• Page excerpt:
The only free and comprehensive online etymological dictionary of the Spanish language
familiar m. (Adjective, Noun) "familiar," "family;" "relative"
15th cent. From Latin familiaris "familiar," but also "pertaining to the household." From familia "household" (see familia) and -aris, an adjective-forming suffix (see -ar (1)).
Indo-European
Romance
Portugese familiar, Catalan familiar, French familier, Italian familiare
fámulo (Noun) "servant"
18th cent. From Latin famulus 'id.' From Proto-Italic *famelos "slave." From Proto-Indo-European *dhh1-m-elo- "foundation." From *dheh1- "to place." See also familia, hacer.
Indo-European
Romance
Portugese fâmulo, Italian famulo
Hellenic
Ancient Greek θεμέλια (themélia) "foundation," θέμις (thmis) "justice"
fantasma m. (Noun) "ghost"
13th cent. Borrowed from Latin phantasma 'id.,' itself borrowed from Ancient Greek φάντασμα ‎(phántasma) 'id.,' from the verb φαίνειν (phaínein) "to make visible." From Proto-Indo-European *bh-n-eh2- 'id.' From *bheh2- "to shine."
Indo-European
Celtic
Old Irish bán "white"
Germanic
Norwegian bina "to stare," Middle High German büenen "to polish," Old English bōnian "to ornament"
Albanian
Gheg bâj "to make, Tosk bënj 'id.'
Armenian
Armenian banam "to reveal"
Indo-Iranian
Sanskrit bhā́ti "to shine," Avestan bānu- "splendor"
Tocharian
A pañi "splendor," B peñiyo 'id.
fantástico (Adjective) "fantastic"
15th cent. Originally meaning "imaginary." Borrowed from Latin phantasticus "imaginary," itself borrowed from Ancient Greek φανταστικός ‎(phantastikós) "imaginary," but more literally "ghost-like." See fantasma for a continued etymology.
Indo-European
Romance
Catalan fantàstic, Italian fantastico
fascista (Noun) fascist
C. 1922. From Italian fascista id.' From Latin fascis "bundle." In the singular, the word fascis could serve as a symbol of power. In the plural form, fasces, was the name of a bound bundle of sticks, penetrated by a one-headed axe in the center, the symbol of the Roman courts and adopted by fascists of Mussolini's Italy. From Proto-Italic *faski- "bundle." Likely a loan from a non-Indo-European language located in Europe. On the basis of a clear cognate in Proto-Celtic, the word entered as a loan at some time after Proto-Indo-European had split into different languages but before the languages had evolved into Proto-Italic and Proto-Celtic. The indigenous source word had the shape *bhaskio- (de Vaan 2015). A connection to Ancient Greek φάκελ(λ)ος (phákel(l)os) "bundle" is strong, as the word is probably from Pre-Greek.
Indo-European
Celtic
Old Irish basc "necklace," Welsh beich "burden," Breton bec'h "load"
favor m. (Noun) "favor"
15th cent. From Latin favor 'id.,' from favere "to favor," "to support." From favere "to favor." From Proto-Italic *faw-ē- 'id.' From Proto-Indo-European *bhh2u̯-eh1- "to be favorable to." From the root *bhh2u̯- "to become" (see fu-).
Indo-European
Romance
Portugese favor, French faveur, Italian favore, Romanian favoare
Celtic
Old Irish báe "profit"

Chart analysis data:
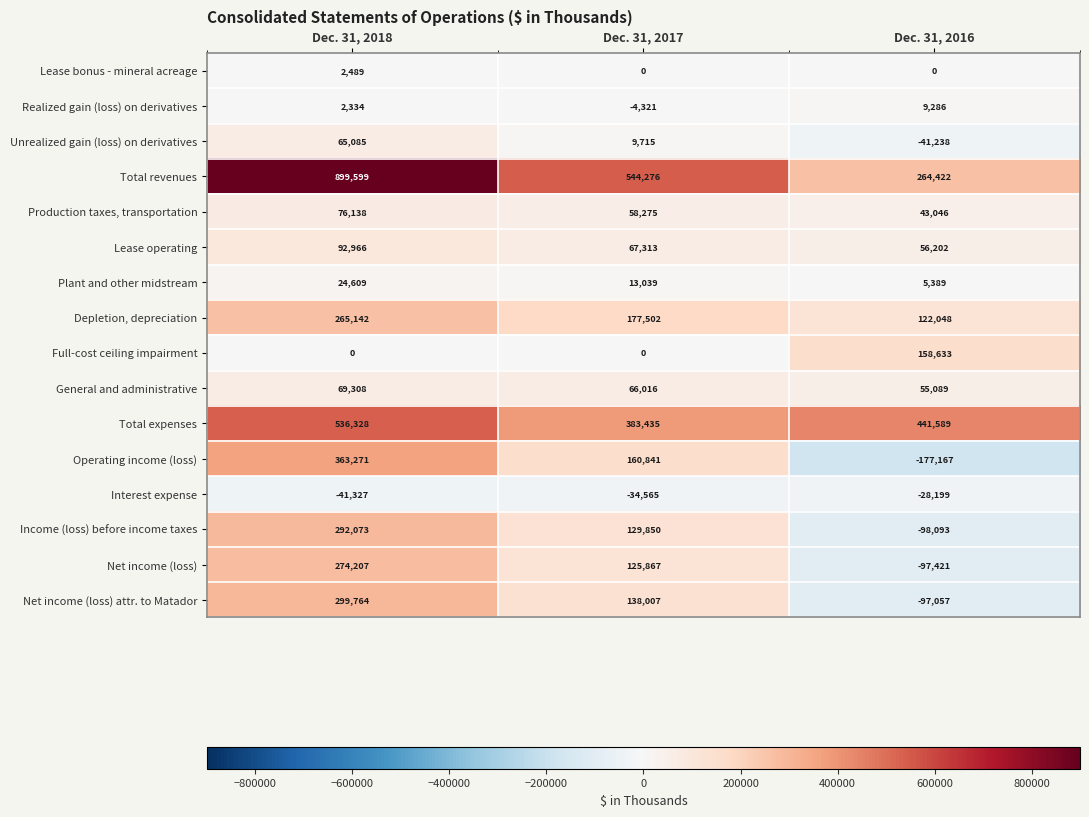

What is the difference between the General and administrative values at Dec. 31, 2017 and Dec. 31, 2016?

10927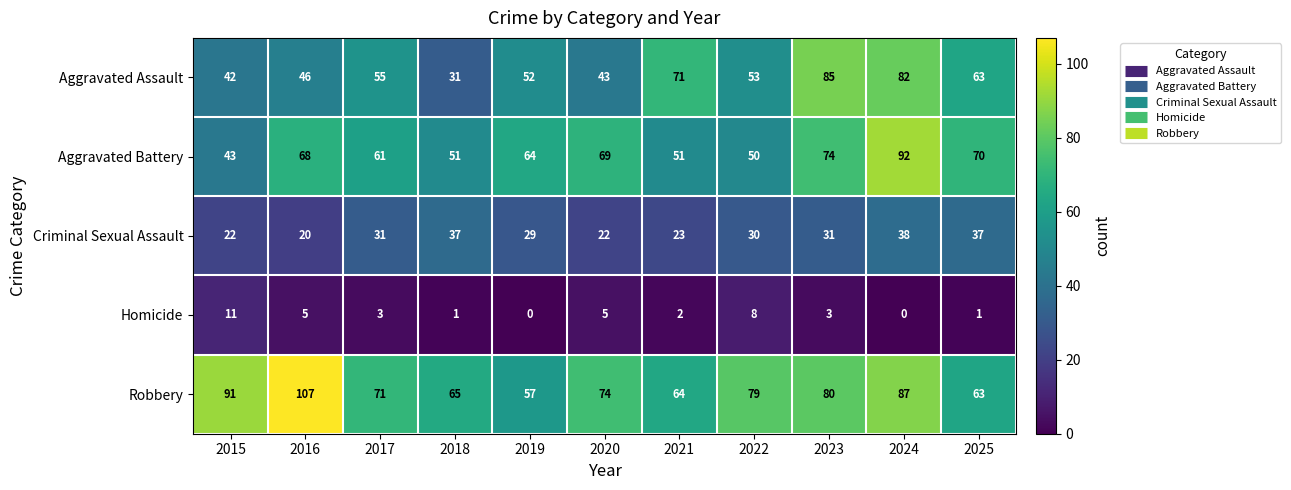

Is the value of Aggravated Assault at 2017 greater than the value of Criminal Sexual Assault at 2015?

Yes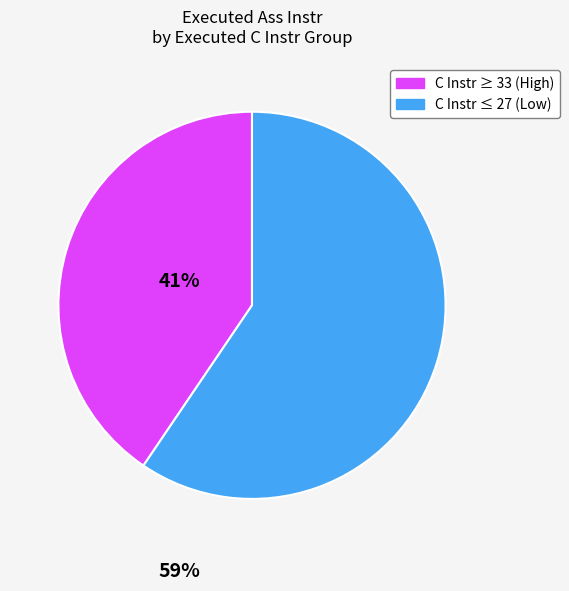

Is there a majority slice in this chart?

Yes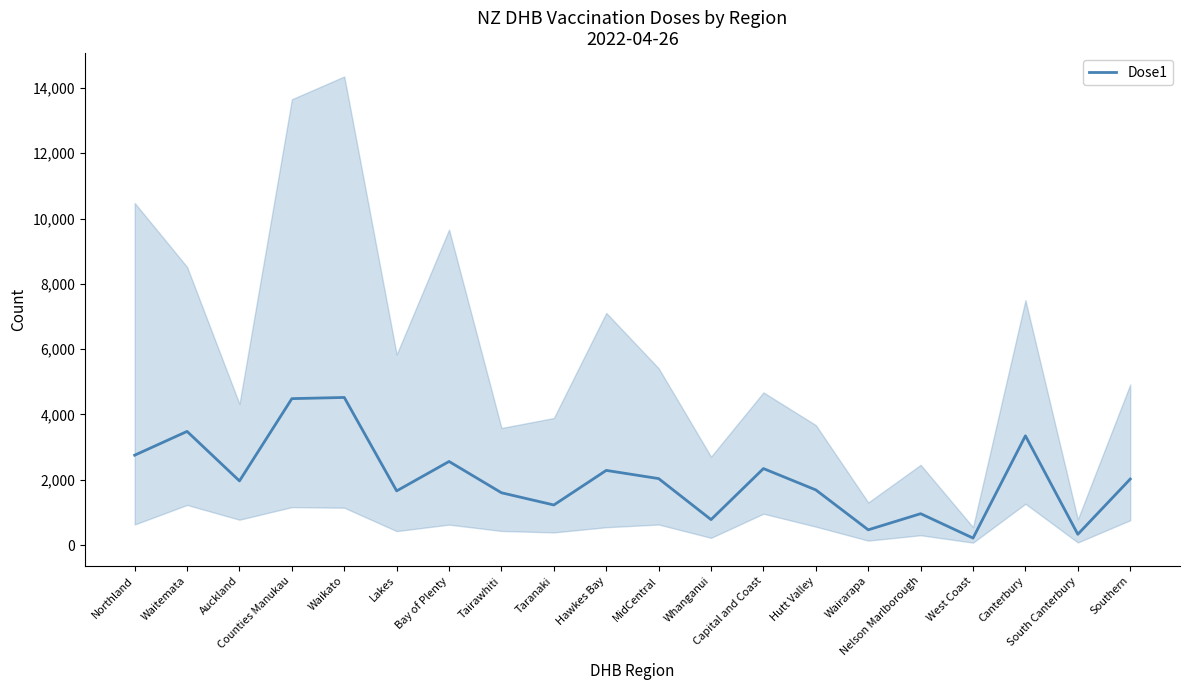

Where is the first local minimum?

Auckland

• Action item A: From the Spanish etymology entries, print the passage that begins at the words "Indo-Iranian" and stops after the words "a continued etymology.".
• Action item B: What did the Spanish word fantástico originally mean, according to the Spanish etymology entries?
• Action item C: Go on with the Spanish etymology entries from the point where they stop.

• Task result A:
Indo-Iranian
Sanskrit bhā́ti "to shine," Avestan bānu- "splendor"
Tocharian
A pañi "splendor," B peñiyo 'id.
fantástico (Adjective) "fantastic"
15th cent. Originally meaning "imaginary." Borrowed from Latin phantasticus "imaginary," itself borrowed from Ancient Greek φανταστικός ‎(phantastikós) "imaginary," but more literally "ghost-like." See fantasma for a continued etymology.

• Task result B: It originally meant "imaginary."

• Task result C:
Indo-Iranian
Sanskrit bhūṣ- "to exert"
favorecer (Verb) "to favor"
15th cent. From Vulgar Latin *favorescere 'id.' From Latin favor "favor" (see favor) with inchoative verb-forming suffix -escere (see -ecer).
faz f. (Noun) "face"
10th cent. According to Corominas (1991), the spelling of faz was archaic even in the 10th century. Faz was pronounced /(h)adz/. The modernist variant faz /fadz/ was introduced from Latin facies "face," "shape" in the 15th century. Of unknown origin.
Indo-European
Romance
Portuguese face, Galician face, Catalan faç, French face, Italian faccia, Aromanian fatsã, Romanian față, Sardinian fache
fe f. (Noun) "faith"
12th cent. From Vulgar Latin *fede 'id.' From Latin fides "trust." From Proto-Italic *fiþ-ē- 'id.' From Proto-Indo-European *bhidh-eh1- 'id.' From the verb *bhei̯dh- "to trust."
Variants
Old Spanish a la he "by the faith"
Indo-European
Romance
Asturian fe, Portuguese , Galician fe, Catalan fe, French foi, Italian fede, Sardinian fide
Italic
Umbrian fise (deity) "Trust"
Albanian
Albanian "oath"
Balto-Slavic
Old Church Slavonic běda "distress," Russian bedá "trouble," Czech bída "poverty," Bulgarian bedá "misery"
Hellenic
Ancient Greek πείθομαι (peíthomai) "to be convinced"
Basque
Basque fede "faith," borrowed from Vulgar Latin *fede
"Lat. fidēs preserves a very ancient meaning, blurred and simplified in other languages where the root *bheidh is represented, and altered even in Latin itself after a certain period; its meaning was not “trust” but “the inherent quality of a person which inspired confidence in him and is exercised in the form of a protective authority over those who entrust themselves to him.”" ~ E. Benveniste, Indo-European Language and Society (1973)
febrero m. (Noun) "February"
12th cent. Old Spanish hebrero. The f- was restored under the influence of scholastic Latin. From Vulgar Latin febrarius 'id.,' from Latin februarius 'id.' Named after the purification ritual Februa, held during that month (see Februa), and the adjective-forming suffix -arius (see -ero, today a noun-forming suffix).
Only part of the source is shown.